**Stored data:**

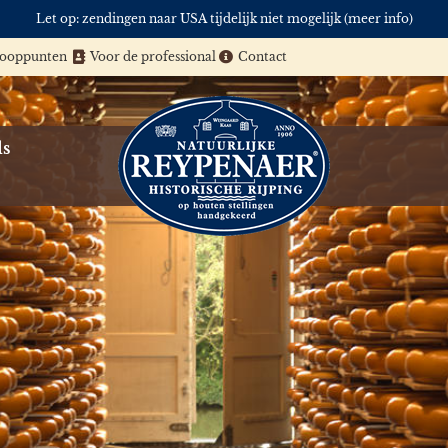
Let op: zendingen naar USA tijdelijk niet mogelijk (meer info)
kooppunten
Voor de professional
Contact
ls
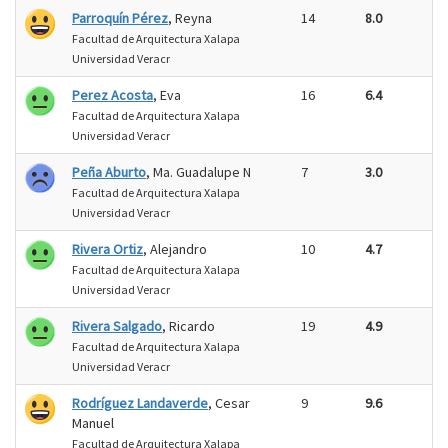
Parroquín Pérez
, Reyna
14
8.0
Facultad de Arquitectura Xalapa
Universidad Veracr
Perez Acosta
, Eva
16
6.4
Facultad de Arquitectura Xalapa
Universidad Veracr
Peña Aburto
, Ma. Guadalupe N
7
3.0
Facultad de Arquitectura Xalapa
Universidad Veracr
Rivera Ortiz
, Alejandro
10
4.7
Facultad de Arquitectura Xalapa
Universidad Veracr
Rivera Salgado
, Ricardo
19
4.9
Facultad de Arquitectura Xalapa
Universidad Veracr
Rodríguez Landaverde
, Cesar
9
9.6
Manuel
Facultad de Arquitectura Xalapa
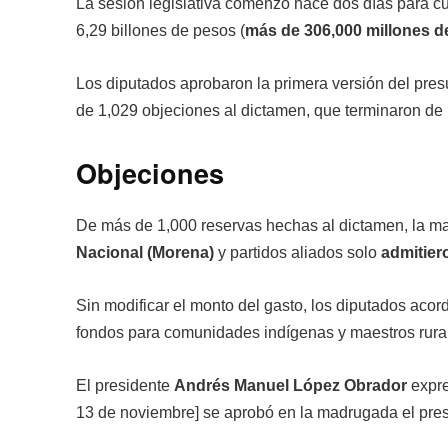
La sesión legislativa comenzó hace dos días para c
6,29 billones de pesos (
más de 306,000 millones d
Los diputados aprobaron la primera versión del pres
de 1,029 objeciones al dictamen, que terminaron de
Objeciones
De más de 1,000 reservas hechas al dictamen, la ma
Nacional (Morena)
y partidos aliados solo
admitier
Sin modificar el monto del gasto, los diputados acord
fondos para comunidades indígenas y maestros rura
El presidente
Andrés Manuel López Obrador
expre
13 de noviembre] se aprobó en la madrugada el pre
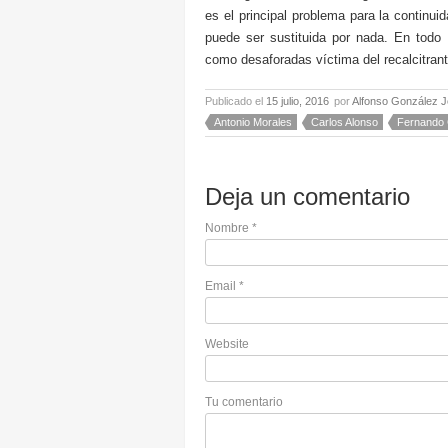
es el principal problema para la continui
puede ser sustituida por nada. En tod
como desaforadas víctima del recalcitran
Publicado el
15 julio, 2016
por
Alfonso González J
Antonio Morales
Carlos Alonso
Fernando 
Deja un comentario
Nombre
*
Email
*
Website
Tu comentario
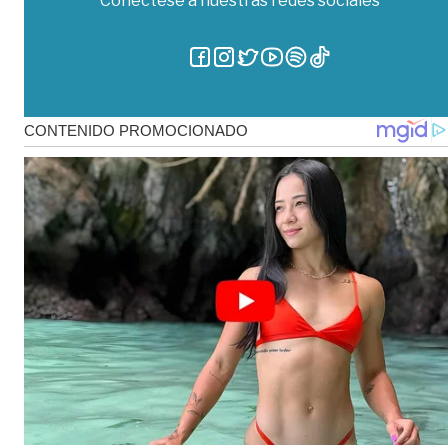
Conéctese a nuestras redes sociales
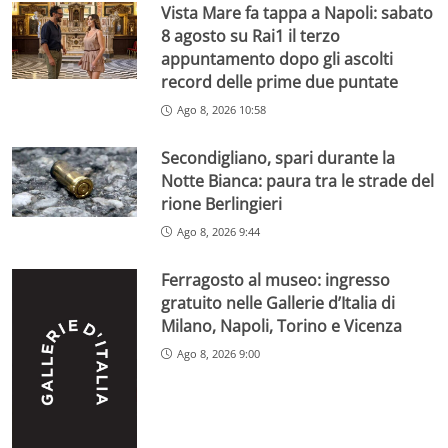
Vista Mare fa tappa a Napoli: sabato
8 agosto su Rai1 il terzo
appuntamento dopo gli ascolti
record delle prime due puntate
Ago 8, 2026 10:58
Secondigliano, spari durante la
Notte Bianca: paura tra le strade del
rione Berlingieri
Ago 8, 2026 9:44
Ferragosto al museo: ingresso
gratuito nelle Gallerie d’Italia di
Milano, Napoli, Torino e Vicenza
Ago 8, 2026 9:00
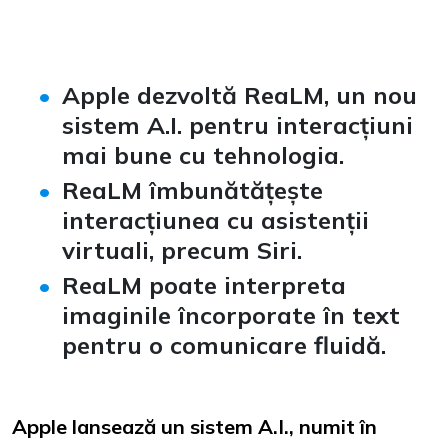
Apple dezvoltă ReaLM, un nou
sistem A.I. pentru interacțiuni
mai bune cu tehnologia.
ReaLM îmbunătățește
interacțiunea cu asistenții
virtuali, precum Siri.
ReaLM poate interpreta
imaginile încorporate în text
pentru o comunicare fluidă.
Apple lansează un sistem A.I., numit în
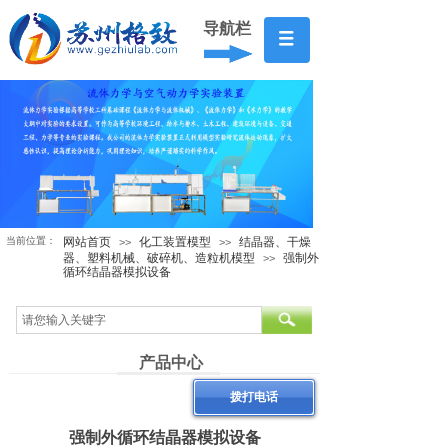
导航栏
当前位置：
网站首页
化工装置模型
结晶器、干燥
>>
>>
器、塑料机械、破碎机、造粒机模型
强制外
>>
循环结晶器模拟设备
产品中心
拨打电话
强制外循环结晶器模拟设备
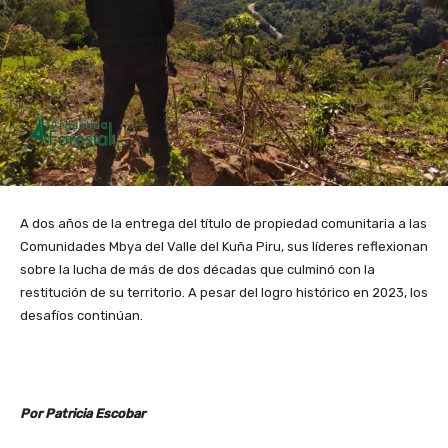
A dos años de la entrega del título de propiedad comunitaria a las
Comunidades Mbya del Valle del Kuña Piru, sus líderes reflexionan
sobre la lucha de más de dos décadas que culminó con la
restitución de su territorio. A pesar del logro histórico en 2023, los
desafíos continúan.
Por Patricia Escobar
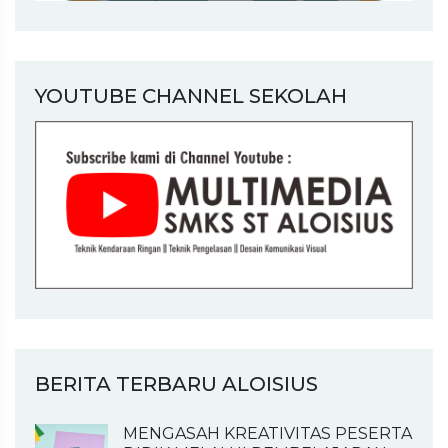
YOUTUBE CHANNEL SEKOLAH
BERITA TERBARU ALOISIUS
MENGASAH KREATIVITAS PESERTA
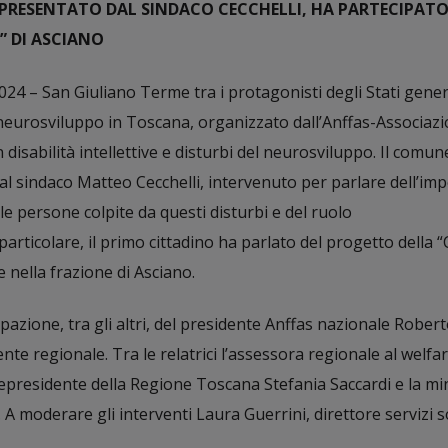
PRESENTATO DAL SINDACO CECCHELLI, HA PARTECIPATO 
” DI ASCIANO
4 – San Giuliano Terme tra i protagonisti degli Stati genera
del neurosviluppo in Toscana, organizzato dall’Anffas-Associaz
disabilità intellettive e disturbi del neurosviluppo. Il comun
l sindaco Matteo Cecchelli, intervenuto per parlare dell’im
le persone colpite da questi disturbi e del ruolo
articolare, il primo cittadino ha parlato del progetto della 
 nella frazione di Asciano.
azione, tra gli altri, del presidente Anffas nazionale Rober
ente regionale. Tra le relatrici l’assessora regionale al welfa
icepresidente della Regione Toscana Stefania Saccardi e la mi
. A moderare gli interventi Laura Guerrini, direttore servizi so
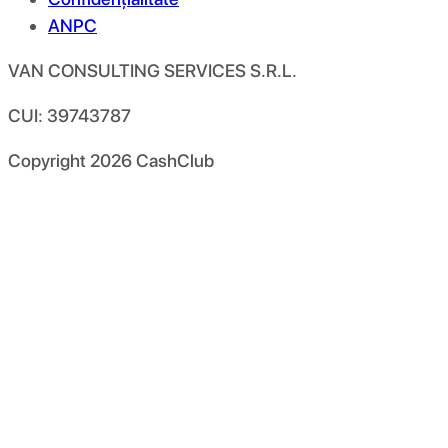
ANPC
VAN CONSULTING SERVICES S.R.L.
CUI: 39743787
Copyright
2026
CashClub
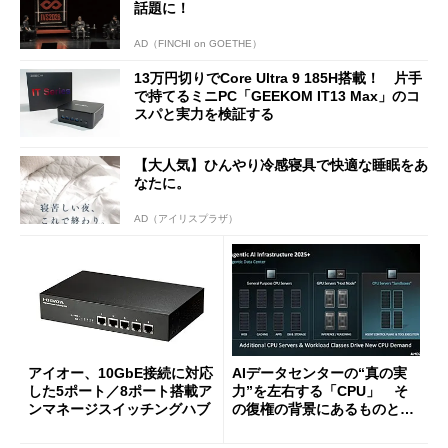
話題に！
AD（FINCHI on GOETHE）
13万円切りでCore Ultra 9 185H搭載！ 片手
で持てるミニPC「GEEKOM IT13 Max」のコ
スパと実力を検証する
【大人気】ひんやり冷感寝具で快適な睡眠をあ
なたに。
AD（アイリスプラザ）
アイオー、10GbE接続に対応
AIデータセンターの“真の実
した5ポート／8ポート搭載ア
力”を左右する「CPU」 そ
ンマネージスイッチングハブ
の復権の背景にあるものと
は？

**Your assignment:**
Write out the recognized text of every item above, with each "Facultad de Arquitectura Xalapa" replaced by "Faculty of Architecture, Xalapa" and nothing else changed. Leave out the pictures.

**Exercise result:**
Let op: zendingen naar USA tijdelijk niet mogelijk (meer info)
kooppunten
Voor de professional
Contact
ls
Parroquín Pérez
, Reyna
14
8.0
Faculty of Architecture, Xalapa
Universidad Veracr
Perez Acosta
, Eva
16
6.4
Faculty of Architecture, Xalapa
Universidad Veracr
Peña Aburto
, Ma. Guadalupe N
7
3.0
Faculty of Architecture, Xalapa
Universidad Veracr
Rivera Ortiz
, Alejandro
10
4.7
Faculty of Architecture, Xalapa
Universidad Veracr
Rivera Salgado
, Ricardo
19
4.9
Faculty of Architecture, Xalapa
Universidad Veracr
Rodríguez Landaverde
, Cesar
9
9.6
Manuel
Faculty of Architecture, Xalapa
La sesión legislativa comenzó hace dos días para c
6,29 billones de pesos (
más de 306,000 millones d
Los diputados aprobaron la primera versión del pres
de 1,029 objeciones al dictamen, que terminaron de
Objeciones
De más de 1,000 reservas hechas al dictamen, la ma
Nacional (Morena)
y partidos aliados solo
admitier
Sin modificar el monto del gasto, los diputados acord
fondos para comunidades indígenas y maestros rura
El presidente
Andrés Manuel López Obrador
expre
13 de noviembre] se aprobó en la madrugada el pre
es el principal problema para la continui
puede ser sustituida por nada. En tod
como desaforadas víctima del recalcitran
Publicado el
15 julio, 2016
por
Alfonso González J
Antonio Morales
Carlos Alonso
Fernando 
Deja un comentario
Nombre
*
Email
*
Website
Tu comentario
Conéctese a nuestras redes sociales
Vista Mare fa tappa a Napoli: sabato
8 agosto su Rai1 il terzo
appuntamento dopo gli ascolti
record delle prime due puntate
Ago 8, 2026 10:58
Secondigliano, spari durante la
Notte Bianca: paura tra le strade del
rione Berlingieri
Ago 8, 2026 9:44
Ferragosto al museo: ingresso
gratuito nelle Gallerie d’Italia di
Milano, Napoli, Torino e Vicenza
Ago 8, 2026 9:00
Apple dezvoltă ReaLM, un nou
sistem A.I. pentru interacțiuni
mai bune cu tehnologia.
ReaLM îmbunătățește
interacțiunea cu asistenții
virtuali, precum Siri.
ReaLM poate interpreta
imaginile încorporate în text
pentru o comunicare fluidă.
Apple lansează un sistem A.I., numit în
导航栏
当前位置：
网站首页
化工装置模型
结晶器、干燥
>>
>>
器、塑料机械、破碎机、造粒机模型
强制外
>>
循环结晶器模拟设备
产品中心
拨打电话
强制外循环结晶器模拟设备
A dos años de la entrega del título de propiedad comunitaria a las
Comunidades Mbya del Valle del Kuña Piru, sus líderes reflexionan
sobre la lucha de más de dos décadas que culminó con la
restitución de su territorio. A pesar del logro histórico en 2023, los
desafíos continúan.
Por Patricia Escobar
YOUTUBE CHANNEL SEKOLAH
BERITA TERBARU ALOISIUS
MENGASAH KREATIVITAS PESERTA
PRESENTATO DAL SINDACO CECCHELLI, HA PARTECIPATO 
” DI ASCIANO
4 – San Giuliano Terme tra i protagonisti degli Stati genera
del neurosviluppo in Toscana, organizzato dall’Anffas-Associaz
disabilità intellettive e disturbi del neurosviluppo. Il comun
l sindaco Matteo Cecchelli, intervenuto per parlare dell’im
le persone colpite da questi disturbi e del ruolo
articolare, il primo cittadino ha parlato del progetto della 
 nella frazione di Asciano.
azione, tra gli altri, del presidente Anffas nazionale Rober
ente regionale. Tra le relatrici l’assessora regionale al welfa
icepresidente della Regione Toscana Stefania Saccardi e la mi
. A moderare gli interventi Laura Guerrini, direttore servizi so
ANPC
VAN CONSULTING SERVICES S.R.L.
CUI: 39743787
Copyright
2026
CashClub
話題に！
AD（FINCHI on GOETHE）
13万円切りでCore Ultra 9 185H搭載！ 片手
で持てるミニPC「GEEKOM IT13 Max」のコ
スパと実力を検証する
【大人気】ひんやり冷感寝具で快適な睡眠をあ
なたに。
AD（アイリスプラザ）
アイオー、10GbE接続に対応
AIデータセンターの“真の実
した5ポート／8ポート搭載ア
力”を左右する「CPU」 そ
ンマネージスイッチングハブ
の復権の背景にあるものと
は？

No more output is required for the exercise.